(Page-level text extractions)
+++++

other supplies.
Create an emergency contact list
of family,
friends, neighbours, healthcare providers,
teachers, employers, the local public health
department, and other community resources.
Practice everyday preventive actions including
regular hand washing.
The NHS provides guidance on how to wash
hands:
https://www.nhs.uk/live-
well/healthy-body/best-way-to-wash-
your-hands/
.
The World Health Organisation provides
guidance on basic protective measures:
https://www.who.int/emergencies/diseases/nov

+++++

* _WORK ORDER_
Convert every line of the entries into a single numbered list, omitting any blank lines.

* _PROBLEM SOLUTION_
1. other supplies.
2. Create an emergency contact list
3. of family,
4. friends, neighbours, healthcare providers,
5. teachers, employers, the local public health
6. department, and other community resources.
7. Practice everyday preventive actions including
8. regular hand washing.
9. The NHS provides guidance on how to wash
10. hands:
11. https://www.nhs.uk/live-
12. well/healthy-body/best-way-to-wash-
13. your-hands/
14. .
15. The World Health Organisation provides
16. guidance on basic protective measures:
17. https://www.who.int/emergencies/diseases/nov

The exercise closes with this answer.